How Auravio works.

A trust-aware clinical AI system. Speech-to-text, translation, multi-signal trust scoring, structured summarization, and FHIR-ready extraction, built on the premise that knowing when you're wrong matters more than sounding fluent.

{
  "trust_score": 0.87,
  "risk_band": "low",
  "flags": [
    {"code": "untranslated_term", "message": "...", "severity": "medium"}
  ],
  "recommendation": "proceed",
  "explanation": "Translation is consistent with source; one untranslated term noted."
}

The Output

The Pipeline

Auravio combines speech recognition, medical translation, trust analysis, and structured outputs so cross-language care is safer, clearer, and easier to document.

Speech-to-text

Audio from the speaker is transcribed in the source language with timestamps and segment-level confidence.

Translation

The transcript is translated into the target language by a purpose-prompted medical-translation model. The translation model can flag terms it couldn't confidently render. These are passed forward as signals to the trust layer rather than silently corrected.

Trust scoring

The translation is evaluated against the source across multiple independent signals: some deterministic, some model-based.
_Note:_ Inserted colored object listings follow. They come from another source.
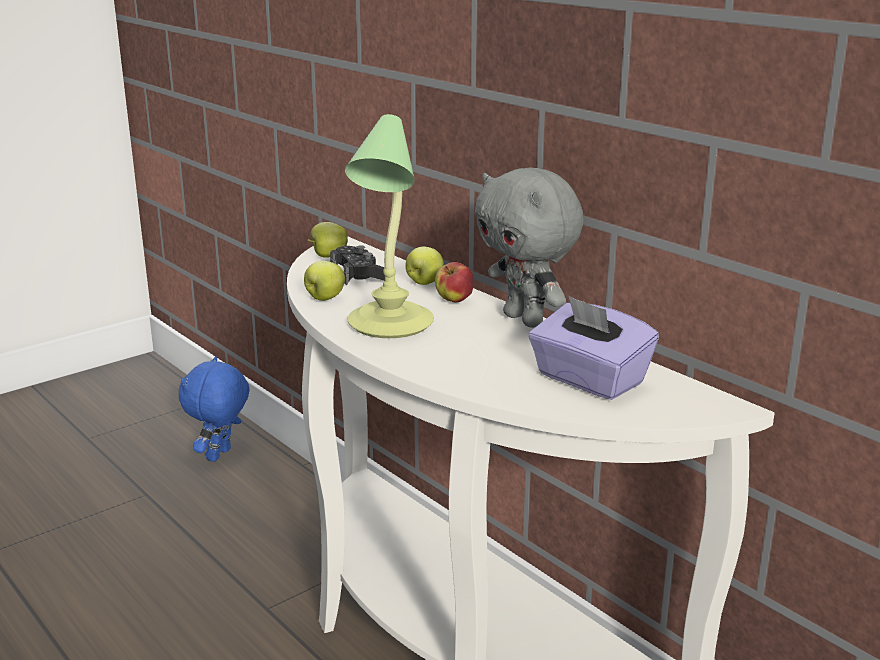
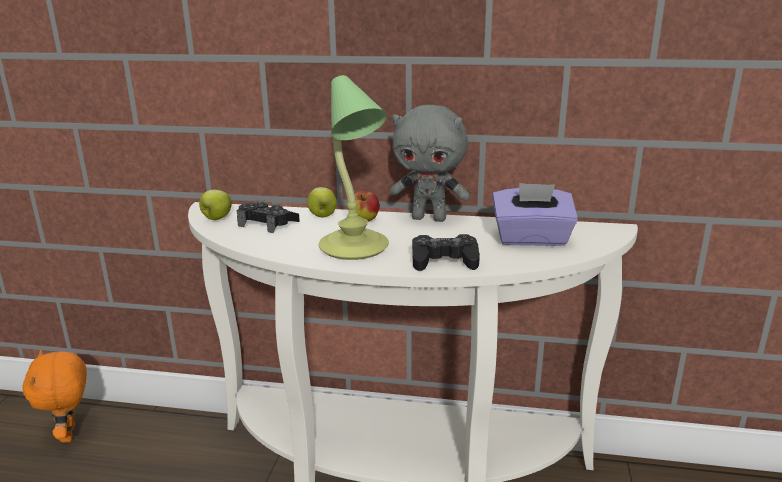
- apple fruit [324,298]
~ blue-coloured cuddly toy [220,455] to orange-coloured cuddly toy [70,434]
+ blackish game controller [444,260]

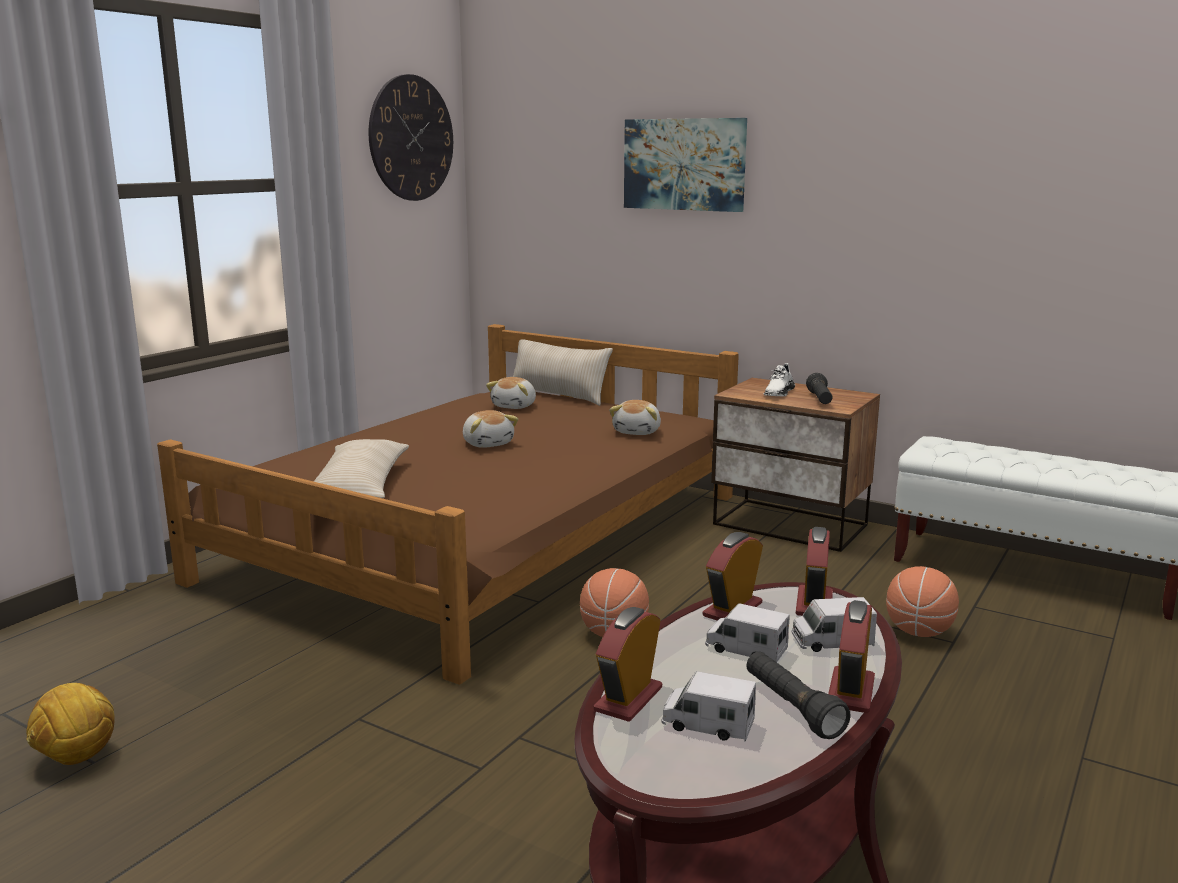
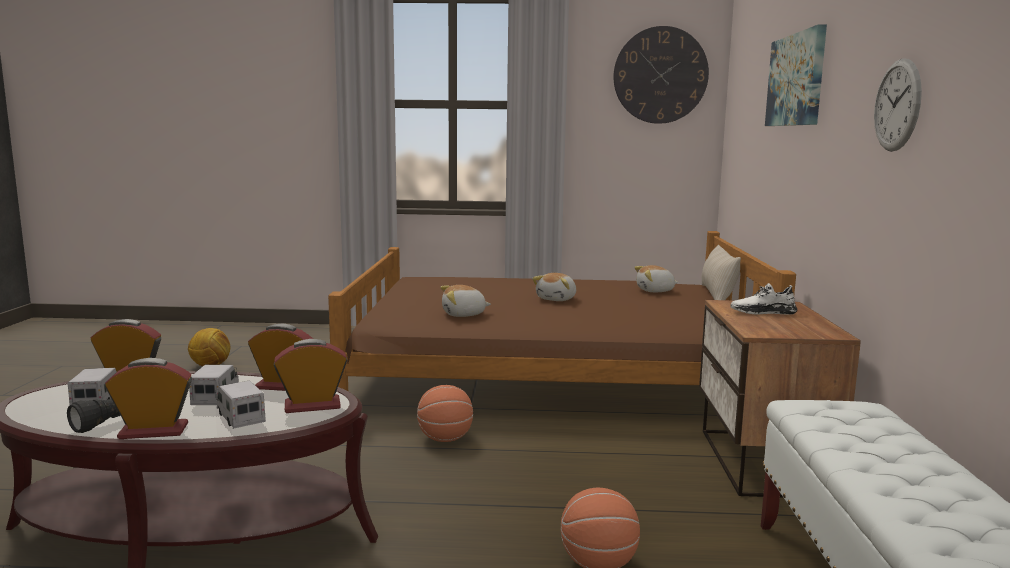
- blackish hand torch [820,400]
~ cuddly toy [638,432] to [464,314]
- beige throw pillow [359,488]
+ clock on the wall [897,105]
Each signal produces a normalized score and, where relevant, a discrete flag.

Banding and recommendation

Scores and flags combine into a risk band (green / yellow / red) and a concrete recommendation (proceed, verify, clarify, or escalate to a human interpreter).

Summarization and extraction

At session end, Auravio produces a clinician-facing summary, a patient-friendly summary, and structured extractions (symptoms, medications, allergies, onset, etc.) mapped toward FHIR resources.

The Trust Layer

Auravio produces an output, a confidence score, a list of specific flags, and a recommendation. The design starts from a claim about how clinical errors actually happen. This happens not from globally bad translations, but from one precise, localized failure in an otherwise fluent sentence.

Auravio uses 7 deliberately combined signals (five deterministic rules run synchronously, then two asynchronous signals run in parallel).

Medication name integrity

A dictionary of 263 medication names (English, Spanish, Italian, plus 18 synonym groups like acetaminophen ↔ paracetamol ↔ tylenol) is checked against both source and translation. If a medication appears in the source and is missing from the translation, this fires as a high-severity flag. Weight in the composite score: 0.25 — the highest of any signal.

Numeric and dosage fidelity

Frequency phrases ("dos veces al día", "twice daily") are canonicalized to a shared representation first, then raw numbers are compared separately. Missing either triggers a high-severity flag. This catches dosage errors that slip past fluency-focused translation.

Negation preservation

Negation markers are counted per language, with Spanish double-negation ("no tiene nada" = one semantic negation, not two) handled as a special case. Any mismatch of one or more is a high-severity flag. Clinically, dropped negation is one of the most dangerous failure modes in medical translation.

Translation length ratio

Translations under 50% or over 200% of source length flag as medium severity. A blunt signal, but reliably catches truncation and fabrication.

Untranslated term count

If the translation model flagged terms it couldn't confidently render, each produces a medium-severity flag.

Back-translation similarity

The translation is sent back through the same model in reverse (target → source) and compared to the original. A deliberate simplification, character-level similarity will underscore paraphrase equivalence, but it catches significant drift reliably.

LLM judge scores

A separate Claude call, running concurrently with back-translation, not sequentially, scores semantic consistency, hallucination risk, and clinical nuance preservation. The judge is prompted as a "clinical translation auditor" with a specific schema, and its output is fused into the composite score.

Each signal is normalized to 0.0–1.0. The overall trust score is a weighted average, with weights tuned to match clinical risk. Medication integrity is the highest-weighted signal because it's the most dangerous to miss; length ratio contributes less because it's a blunt signal. The tuning is the product of testing against real clinical-style transcripts.

Most ML scoring systems let a high overall score paper over individual failures. In a system with five signals, if four signals look great and one critical signal fails, you'd still land in the "acceptable" band. That's backwards for clinical safety.

Auravio separates continuous scoring from discrete safety-critical flags. Four specific failure modes, missing medication names, missing numeric values, negation mismatches, and missing frequency phrases, hardcode an override: if any of these fire, the risk band is red regardless of the composite score, and the recommendation routes to escalation rather than just verification.

A translation with a 0.95 overall trust score and a missing medication name is still red. A 0.95 with a dropped "no" in front of "known drug allergies" is still red. The score is a summary; the flags are the safety net.

Score and flags are not the same thing

The explanation is clinician-facing , one sentence, no ML internals. The full signal breakdown is retained internally for audit and model improvement, but not surfaced to the clinician. A clinician needs to know "proceed," "verify," or "escalate" and why in plain English, not a 7-dimensional score vector.